#### Stored entries

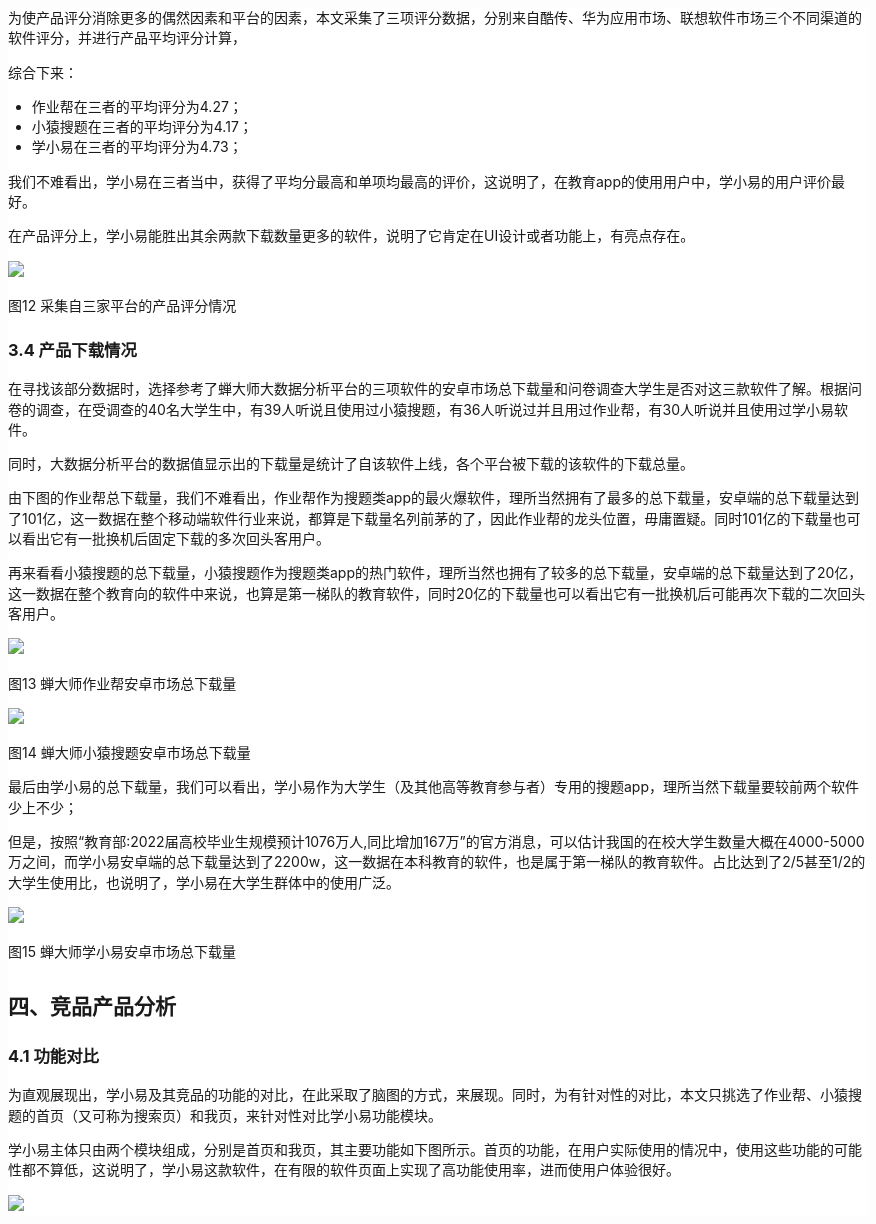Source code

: 为使产品评分消除更多的偶然因素和平台的因素，本文采集了三项评分数据，分别来自酷传、华为应用市场、联想软件市场三个不同渠道的软件评分，并进行产品平均评分计算，

综合下来：

*   作业帮在三者的平均评分为4.27；
*   小猿搜题在三者的平均评分为4.17；
*   学小易在三者的平均评分为4.73；

我们不难看出，学小易在三者当中，获得了平均分最高和单项均最高的评价，这说明了，在教育app的使用用户中，学小易的用户评价最好。

在产品评分上，学小易能胜出其余两款下载数量更多的软件，说明了它肯定在UI设计或者功能上，有亮点存在。

![](https://image.woshipm.com/wp-files/2022/11/ixjm0Z6xQSf2sNzk96kg.png)

图12 采集自三家平台的产品评分情况

### 3.4 产品下载情况

在寻找该部分数据时，选择参考了蝉大师大数据分析平台的三项软件的安卓市场总下载量和问卷调查大学生是否对这三款软件了解。根据问卷的调查，在受调查的40名大学生中，有39人听说且使用过小猿搜题，有36人听说过并且用过作业帮，有30人听说并且使用过学小易软件。

同时，大数据分析平台的数据值显示出的下载量是统计了自该软件上线，各个平台被下载的该软件的下载总量。

由下图的作业帮总下载量，我们不难看出，作业帮作为搜题类app的最火爆软件，理所当然拥有了最多的总下载量，安卓端的总下载量达到了101亿，这一数据在整个移动端软件行业来说，都算是下载量名列前茅的了，因此作业帮的龙头位置，毋庸置疑。同时101亿的下载量也可以看出它有一批换机后固定下载的多次回头客用户。

再来看看小猿搜题的总下载量，小猿搜题作为搜题类app的热门软件，理所当然也拥有了较多的总下载量，安卓端的总下载量达到了20亿，这一数据在整个教育向的软件中来说，也算是第一梯队的教育软件，同时20亿的下载量也可以看出它有一批换机后可能再次下载的二次回头客用户。

![](https://image.woshipm.com/wp-files/2022/11/Pzh209Tgn0yT8GKEWsJt.png)

图13 蝉大师作业帮安卓市场总下载量

![](https://image.woshipm.com/wp-files/2022/11/FbvVrkP3CvGnmRKSIaxv.png)

图14 蝉大师小猿搜题安卓市场总下载量

最后由学小易的总下载量，我们可以看出，学小易作为大学生（及其他高等教育参与者）专用的搜题app，理所当然下载量要较前两个软件少上不少；

但是，按照“教育部:2022届高校毕业生规模预计1076万人,同比增加167万”的官方消息，可以估计我国的在校大学生数量大概在4000-5000万之间，而学小易安卓端的总下载量达到了2200w，这一数据在本科教育的软件，也是属于第一梯队的教育软件。占比达到了2/5甚至1/2的大学生使用比，也说明了，学小易在大学生群体中的使用广泛。

![](https://image.woshipm.com/wp-files/2022/11/J7TixsXsqvWWEtoQU7ca.png)

图15 蝉大师学小易安卓市场总下载量

## 四、竞品产品分析

### 4.1 功能对比

为直观展现出，学小易及其竞品的功能的对比，在此采取了脑图的方式，来展现。同时，为有针对性的对比，本文只挑选了作业帮、小猿搜题的首页（又可称为搜索页）和我页，来针对性对比学小易功能模块。

学小易主体只由两个模块组成，分别是首页和我页，其主要功能如下图所示。首页的功能，在用户实际使用的情况中，使用这些功能的可能性都不算低，这说明了，学小易这款软件，在有限的软件页面上实现了高功能使用率，进而使用户体验很好。

![](https://image.woshipm.com/wp-files/2022/11/Z53c6LZ3722ONoeF80kF.png)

#### Description of the task
Retype the stored entries above line for line, without the pictures.

#### Your response
Source code

: 为使产品评分消除更多的偶然因素和平台的因素，本文采集了三项评分数据，分别来自酷传、华为应用市场、联想软件市场三个不同渠道的软件评分，并进行产品平均评分计算，

综合下来：

*   作业帮在三者的平均评分为4.27；
*   小猿搜题在三者的平均评分为4.17；
*   学小易在三者的平均评分为4.73；

我们不难看出，学小易在三者当中，获得了平均分最高和单项均最高的评价，这说明了，在教育app的使用用户中，学小易的用户评价最好。

在产品评分上，学小易能胜出其余两款下载数量更多的软件，说明了它肯定在UI设计或者功能上，有亮点存在。

![](https://image.woshipm.com/wp-files/2022/11/ixjm0Z6xQSf2sNzk96kg.png)

图12 采集自三家平台的产品评分情况

### 3.4 产品下载情况

在寻找该部分数据时，选择参考了蝉大师大数据分析平台的三项软件的安卓市场总下载量和问卷调查大学生是否对这三款软件了解。根据问卷的调查，在受调查的40名大学生中，有39人听说且使用过小猿搜题，有36人听说过并且用过作业帮，有30人听说并且使用过学小易软件。

同时，大数据分析平台的数据值显示出的下载量是统计了自该软件上线，各个平台被下载的该软件的下载总量。

由下图的作业帮总下载量，我们不难看出，作业帮作为搜题类app的最火爆软件，理所当然拥有了最多的总下载量，安卓端的总下载量达到了101亿，这一数据在整个移动端软件行业来说，都算是下载量名列前茅的了，因此作业帮的龙头位置，毋庸置疑。同时101亿的下载量也可以看出它有一批换机后固定下载的多次回头客用户。

再来看看小猿搜题的总下载量，小猿搜题作为搜题类app的热门软件，理所当然也拥有了较多的总下载量，安卓端的总下载量达到了20亿，这一数据在整个教育向的软件中来说，也算是第一梯队的教育软件，同时20亿的下载量也可以看出它有一批换机后可能再次下载的二次回头客用户。

![](https://image.woshipm.com/wp-files/2022/11/Pzh209Tgn0yT8GKEWsJt.png)

图13 蝉大师作业帮安卓市场总下载量

![](https://image.woshipm.com/wp-files/2022/11/FbvVrkP3CvGnmRKSIaxv.png)

图14 蝉大师小猿搜题安卓市场总下载量

最后由学小易的总下载量，我们可以看出，学小易作为大学生（及其他高等教育参与者）专用的搜题app，理所当然下载量要较前两个软件少上不少；

但是，按照“教育部:2022届高校毕业生规模预计1076万人,同比增加167万”的官方消息，可以估计我国的在校大学生数量大概在4000-5000万之间，而学小易安卓端的总下载量达到了2200w，这一数据在本科教育的软件，也是属于第一梯队的教育软件。占比达到了2/5甚至1/2的大学生使用比，也说明了，学小易在大学生群体中的使用广泛。

![](https://image.woshipm.com/wp-files/2022/11/J7TixsXsqvWWEtoQU7ca.png)

图15 蝉大师学小易安卓市场总下载量

## 四、竞品产品分析

### 4.1 功能对比

为直观展现出，学小易及其竞品的功能的对比，在此采取了脑图的方式，来展现。同时，为有针对性的对比，本文只挑选了作业帮、小猿搜题的首页（又可称为搜索页）和我页，来针对性对比学小易功能模块。

学小易主体只由两个模块组成，分别是首页和我页，其主要功能如下图所示。首页的功能，在用户实际使用的情况中，使用这些功能的可能性都不算低，这说明了，学小易这款软件，在有限的软件页面上实现了高功能使用率，进而使用户体验很好。

![](https://image.woshipm.com/wp-files/2022/11/Z53c6LZ3722ONoeF80kF.png)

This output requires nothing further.